The Johnson government’s approach to immigration is of a piece with its general approach to Brexit. The idea that the interests of business are the government’s priority, or that the modern Tory party can any longer be seen as the party of business, is largely for the birds. That internal battle was fought and lost in the Brexit battles of the last parliament. The Tory party has become a nationalist party, sustained by the tabloid press, rather than a class party sustained by traditional business interests.

Related: Immigration: firms will need to train more UK workers, says Priti Patel

The Tory party has also discovered, without necessarily intending to, something that centre-right parties and movements have simultaneously discovered in other parts of the world. Arguments based on national identity are proving to be tailor-made for splitting the social democratic constituencies that used to maintain parties like Labour. Social democracy’s working-class voters quite like the appeal to nationhood. Its middle-class voters, on the other hand, greatly dislike it. Putting these constituencies back together gets ever more difficult.

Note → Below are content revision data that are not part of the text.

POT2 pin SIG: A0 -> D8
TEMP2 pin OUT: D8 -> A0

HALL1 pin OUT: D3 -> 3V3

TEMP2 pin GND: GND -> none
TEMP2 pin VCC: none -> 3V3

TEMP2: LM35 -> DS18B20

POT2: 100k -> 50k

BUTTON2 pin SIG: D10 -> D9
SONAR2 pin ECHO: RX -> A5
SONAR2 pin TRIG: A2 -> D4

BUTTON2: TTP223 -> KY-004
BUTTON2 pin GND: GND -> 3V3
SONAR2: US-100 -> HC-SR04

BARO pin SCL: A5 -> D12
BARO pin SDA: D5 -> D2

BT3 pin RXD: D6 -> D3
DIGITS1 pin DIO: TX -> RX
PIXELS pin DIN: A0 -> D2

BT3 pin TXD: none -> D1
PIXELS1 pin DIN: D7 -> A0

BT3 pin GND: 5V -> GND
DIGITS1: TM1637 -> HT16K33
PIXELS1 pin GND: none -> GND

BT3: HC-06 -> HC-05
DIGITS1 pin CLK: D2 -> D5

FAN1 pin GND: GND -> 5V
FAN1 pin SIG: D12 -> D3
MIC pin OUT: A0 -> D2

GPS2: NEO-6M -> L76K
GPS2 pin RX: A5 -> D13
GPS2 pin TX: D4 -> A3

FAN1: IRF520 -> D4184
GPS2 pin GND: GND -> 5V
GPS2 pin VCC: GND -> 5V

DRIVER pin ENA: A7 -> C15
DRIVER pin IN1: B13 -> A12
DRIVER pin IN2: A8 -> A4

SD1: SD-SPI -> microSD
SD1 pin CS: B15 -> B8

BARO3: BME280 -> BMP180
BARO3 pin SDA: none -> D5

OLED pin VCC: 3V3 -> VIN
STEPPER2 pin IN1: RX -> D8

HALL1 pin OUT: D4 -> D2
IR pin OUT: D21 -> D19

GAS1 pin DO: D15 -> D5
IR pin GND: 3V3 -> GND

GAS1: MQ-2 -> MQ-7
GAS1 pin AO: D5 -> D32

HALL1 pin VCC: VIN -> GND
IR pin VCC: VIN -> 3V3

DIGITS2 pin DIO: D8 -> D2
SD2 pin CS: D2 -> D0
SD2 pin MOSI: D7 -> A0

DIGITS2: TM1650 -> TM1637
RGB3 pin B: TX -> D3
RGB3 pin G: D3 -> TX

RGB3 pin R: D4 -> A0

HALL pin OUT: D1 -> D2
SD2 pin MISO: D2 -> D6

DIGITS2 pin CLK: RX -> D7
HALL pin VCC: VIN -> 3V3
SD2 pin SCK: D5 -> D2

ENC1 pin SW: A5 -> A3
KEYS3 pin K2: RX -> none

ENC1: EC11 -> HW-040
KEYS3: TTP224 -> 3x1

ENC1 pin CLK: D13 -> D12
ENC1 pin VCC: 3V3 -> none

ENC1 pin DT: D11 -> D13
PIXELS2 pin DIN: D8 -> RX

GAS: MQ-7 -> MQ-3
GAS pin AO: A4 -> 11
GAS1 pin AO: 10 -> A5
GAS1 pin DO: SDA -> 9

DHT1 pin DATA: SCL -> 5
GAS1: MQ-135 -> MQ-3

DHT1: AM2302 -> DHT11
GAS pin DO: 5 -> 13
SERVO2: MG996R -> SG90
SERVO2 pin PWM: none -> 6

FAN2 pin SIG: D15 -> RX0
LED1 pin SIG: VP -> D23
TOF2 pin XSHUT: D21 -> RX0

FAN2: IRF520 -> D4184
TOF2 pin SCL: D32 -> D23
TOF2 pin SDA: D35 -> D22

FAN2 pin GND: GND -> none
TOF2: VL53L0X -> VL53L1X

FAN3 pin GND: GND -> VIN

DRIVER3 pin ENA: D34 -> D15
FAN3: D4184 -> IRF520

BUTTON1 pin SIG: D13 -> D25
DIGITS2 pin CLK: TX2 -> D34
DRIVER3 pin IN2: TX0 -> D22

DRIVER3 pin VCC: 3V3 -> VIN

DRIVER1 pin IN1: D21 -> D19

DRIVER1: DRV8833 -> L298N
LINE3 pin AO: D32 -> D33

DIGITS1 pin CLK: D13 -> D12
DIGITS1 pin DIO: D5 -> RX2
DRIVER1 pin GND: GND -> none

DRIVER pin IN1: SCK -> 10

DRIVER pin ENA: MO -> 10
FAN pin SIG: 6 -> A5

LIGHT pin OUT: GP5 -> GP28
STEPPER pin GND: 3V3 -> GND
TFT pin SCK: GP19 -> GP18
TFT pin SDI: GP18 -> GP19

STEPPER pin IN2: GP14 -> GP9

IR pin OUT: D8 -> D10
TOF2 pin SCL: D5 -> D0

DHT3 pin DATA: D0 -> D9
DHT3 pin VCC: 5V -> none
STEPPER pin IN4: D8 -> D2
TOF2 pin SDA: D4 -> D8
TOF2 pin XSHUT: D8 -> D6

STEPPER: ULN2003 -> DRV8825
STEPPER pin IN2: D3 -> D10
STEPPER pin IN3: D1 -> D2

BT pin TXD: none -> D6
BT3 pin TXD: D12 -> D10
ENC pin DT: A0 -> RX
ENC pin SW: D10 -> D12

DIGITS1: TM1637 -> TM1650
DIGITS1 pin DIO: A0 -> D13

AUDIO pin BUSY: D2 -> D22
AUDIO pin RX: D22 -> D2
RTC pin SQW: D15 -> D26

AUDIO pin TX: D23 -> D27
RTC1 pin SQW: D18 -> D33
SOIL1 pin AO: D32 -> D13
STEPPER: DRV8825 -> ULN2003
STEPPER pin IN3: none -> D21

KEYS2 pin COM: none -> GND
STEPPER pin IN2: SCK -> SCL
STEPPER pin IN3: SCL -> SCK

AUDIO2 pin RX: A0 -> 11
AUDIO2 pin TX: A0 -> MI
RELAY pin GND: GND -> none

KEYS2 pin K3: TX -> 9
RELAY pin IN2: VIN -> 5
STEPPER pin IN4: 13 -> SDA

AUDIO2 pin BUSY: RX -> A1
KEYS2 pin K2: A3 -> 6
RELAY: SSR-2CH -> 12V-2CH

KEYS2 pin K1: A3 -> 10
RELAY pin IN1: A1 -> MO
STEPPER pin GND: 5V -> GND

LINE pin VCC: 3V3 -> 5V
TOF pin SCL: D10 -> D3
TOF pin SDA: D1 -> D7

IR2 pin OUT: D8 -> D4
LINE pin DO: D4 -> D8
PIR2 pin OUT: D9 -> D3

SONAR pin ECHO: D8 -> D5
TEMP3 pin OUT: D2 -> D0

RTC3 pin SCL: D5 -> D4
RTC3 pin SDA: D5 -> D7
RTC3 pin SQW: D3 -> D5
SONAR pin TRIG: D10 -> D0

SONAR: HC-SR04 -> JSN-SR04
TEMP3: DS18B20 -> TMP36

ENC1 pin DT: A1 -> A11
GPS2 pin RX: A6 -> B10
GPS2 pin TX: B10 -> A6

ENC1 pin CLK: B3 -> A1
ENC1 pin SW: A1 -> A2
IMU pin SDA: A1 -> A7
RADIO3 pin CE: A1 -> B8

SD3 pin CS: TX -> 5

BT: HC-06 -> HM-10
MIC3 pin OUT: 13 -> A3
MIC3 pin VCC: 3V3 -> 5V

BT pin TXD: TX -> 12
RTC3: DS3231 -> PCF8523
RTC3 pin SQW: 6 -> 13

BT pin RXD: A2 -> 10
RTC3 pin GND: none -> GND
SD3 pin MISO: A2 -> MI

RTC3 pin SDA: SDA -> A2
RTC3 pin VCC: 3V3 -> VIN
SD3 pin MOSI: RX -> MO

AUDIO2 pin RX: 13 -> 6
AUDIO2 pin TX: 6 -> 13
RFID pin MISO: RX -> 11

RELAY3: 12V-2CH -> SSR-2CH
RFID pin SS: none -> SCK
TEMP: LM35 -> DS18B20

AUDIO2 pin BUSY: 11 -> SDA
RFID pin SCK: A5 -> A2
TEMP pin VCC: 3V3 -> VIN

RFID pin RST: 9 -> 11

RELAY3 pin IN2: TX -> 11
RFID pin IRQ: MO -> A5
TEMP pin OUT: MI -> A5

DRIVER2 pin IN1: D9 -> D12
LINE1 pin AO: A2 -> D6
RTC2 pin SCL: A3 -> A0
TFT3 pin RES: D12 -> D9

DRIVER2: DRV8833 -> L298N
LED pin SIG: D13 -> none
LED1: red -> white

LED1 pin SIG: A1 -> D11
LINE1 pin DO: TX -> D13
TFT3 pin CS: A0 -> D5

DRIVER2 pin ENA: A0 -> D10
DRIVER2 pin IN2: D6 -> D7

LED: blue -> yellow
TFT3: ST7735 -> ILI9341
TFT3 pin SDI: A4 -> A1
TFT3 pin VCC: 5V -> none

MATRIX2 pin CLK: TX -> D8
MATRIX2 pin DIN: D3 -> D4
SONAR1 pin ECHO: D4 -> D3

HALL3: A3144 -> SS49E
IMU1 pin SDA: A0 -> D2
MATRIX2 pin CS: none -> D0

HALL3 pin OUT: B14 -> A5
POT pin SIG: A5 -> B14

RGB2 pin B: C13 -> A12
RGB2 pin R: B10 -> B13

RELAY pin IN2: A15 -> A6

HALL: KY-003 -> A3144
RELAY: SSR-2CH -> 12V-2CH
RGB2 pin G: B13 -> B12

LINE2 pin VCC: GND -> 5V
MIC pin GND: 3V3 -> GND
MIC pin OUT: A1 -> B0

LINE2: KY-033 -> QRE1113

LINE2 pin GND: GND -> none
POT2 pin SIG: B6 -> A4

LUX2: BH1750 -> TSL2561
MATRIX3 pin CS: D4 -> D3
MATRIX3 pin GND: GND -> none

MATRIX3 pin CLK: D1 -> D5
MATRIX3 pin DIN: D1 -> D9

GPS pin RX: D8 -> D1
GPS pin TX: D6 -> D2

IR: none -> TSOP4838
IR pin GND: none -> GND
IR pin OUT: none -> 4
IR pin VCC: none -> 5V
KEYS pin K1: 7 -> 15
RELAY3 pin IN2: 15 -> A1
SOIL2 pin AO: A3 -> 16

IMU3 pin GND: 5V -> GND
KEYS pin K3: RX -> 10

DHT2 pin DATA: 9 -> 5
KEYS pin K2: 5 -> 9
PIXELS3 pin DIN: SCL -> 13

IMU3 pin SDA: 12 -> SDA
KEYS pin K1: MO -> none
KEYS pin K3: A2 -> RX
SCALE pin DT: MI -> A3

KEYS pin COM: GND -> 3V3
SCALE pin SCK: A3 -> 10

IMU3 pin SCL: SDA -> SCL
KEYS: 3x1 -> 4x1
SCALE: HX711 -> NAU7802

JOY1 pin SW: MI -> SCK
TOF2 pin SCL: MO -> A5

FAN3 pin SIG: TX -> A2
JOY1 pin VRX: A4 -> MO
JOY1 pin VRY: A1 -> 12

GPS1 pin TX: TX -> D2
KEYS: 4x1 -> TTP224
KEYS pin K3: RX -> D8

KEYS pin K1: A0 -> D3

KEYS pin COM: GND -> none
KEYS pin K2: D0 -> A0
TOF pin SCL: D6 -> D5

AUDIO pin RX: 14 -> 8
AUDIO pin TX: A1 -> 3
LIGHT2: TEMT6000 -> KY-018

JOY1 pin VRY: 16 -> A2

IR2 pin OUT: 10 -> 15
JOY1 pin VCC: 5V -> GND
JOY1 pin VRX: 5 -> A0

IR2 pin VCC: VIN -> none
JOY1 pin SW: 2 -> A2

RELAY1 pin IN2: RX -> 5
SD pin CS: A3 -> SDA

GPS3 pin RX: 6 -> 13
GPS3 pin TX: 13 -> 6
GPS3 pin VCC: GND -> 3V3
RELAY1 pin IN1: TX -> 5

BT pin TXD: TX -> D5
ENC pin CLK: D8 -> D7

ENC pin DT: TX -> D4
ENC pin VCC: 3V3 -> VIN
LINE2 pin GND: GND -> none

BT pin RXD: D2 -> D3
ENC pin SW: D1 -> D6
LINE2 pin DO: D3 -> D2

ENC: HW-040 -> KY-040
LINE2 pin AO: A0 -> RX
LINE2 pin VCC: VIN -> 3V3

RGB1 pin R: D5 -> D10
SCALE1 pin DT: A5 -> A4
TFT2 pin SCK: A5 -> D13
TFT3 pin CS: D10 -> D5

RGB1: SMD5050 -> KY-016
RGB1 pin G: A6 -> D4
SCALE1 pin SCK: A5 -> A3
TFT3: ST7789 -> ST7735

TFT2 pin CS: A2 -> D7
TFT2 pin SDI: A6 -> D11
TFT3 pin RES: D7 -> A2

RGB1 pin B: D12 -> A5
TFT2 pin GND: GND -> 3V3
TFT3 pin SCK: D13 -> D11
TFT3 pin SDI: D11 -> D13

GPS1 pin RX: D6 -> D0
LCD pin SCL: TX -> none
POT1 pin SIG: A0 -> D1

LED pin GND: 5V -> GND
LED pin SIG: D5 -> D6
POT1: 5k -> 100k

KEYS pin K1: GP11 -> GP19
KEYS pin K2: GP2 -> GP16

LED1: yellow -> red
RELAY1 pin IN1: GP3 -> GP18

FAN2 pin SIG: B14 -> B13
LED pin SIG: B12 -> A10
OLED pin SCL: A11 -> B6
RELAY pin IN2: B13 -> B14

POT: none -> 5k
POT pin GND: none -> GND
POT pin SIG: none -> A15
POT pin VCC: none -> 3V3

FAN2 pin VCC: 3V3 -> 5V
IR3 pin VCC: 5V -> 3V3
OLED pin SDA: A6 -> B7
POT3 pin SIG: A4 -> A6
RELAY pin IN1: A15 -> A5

In Britain, Labour does not know how to respond on immigration – and Johnson knows it. One Labour response is to criticise his immigration plans for the problems they cause for business. Johnson does not care about that. He got where he is today by saying “fuck business”. Another response is to accuse him of racism. Johnson sees no threat there either. He reckons he will be laughing all the way to the ballot box as long as middle-class politicians accuse him – and his voters – of such things. His immigration plans may or may not work on the ground, in the high street or at the borders, but in the end that’s not the point. It’s not the economy, stupid. It’s the politics.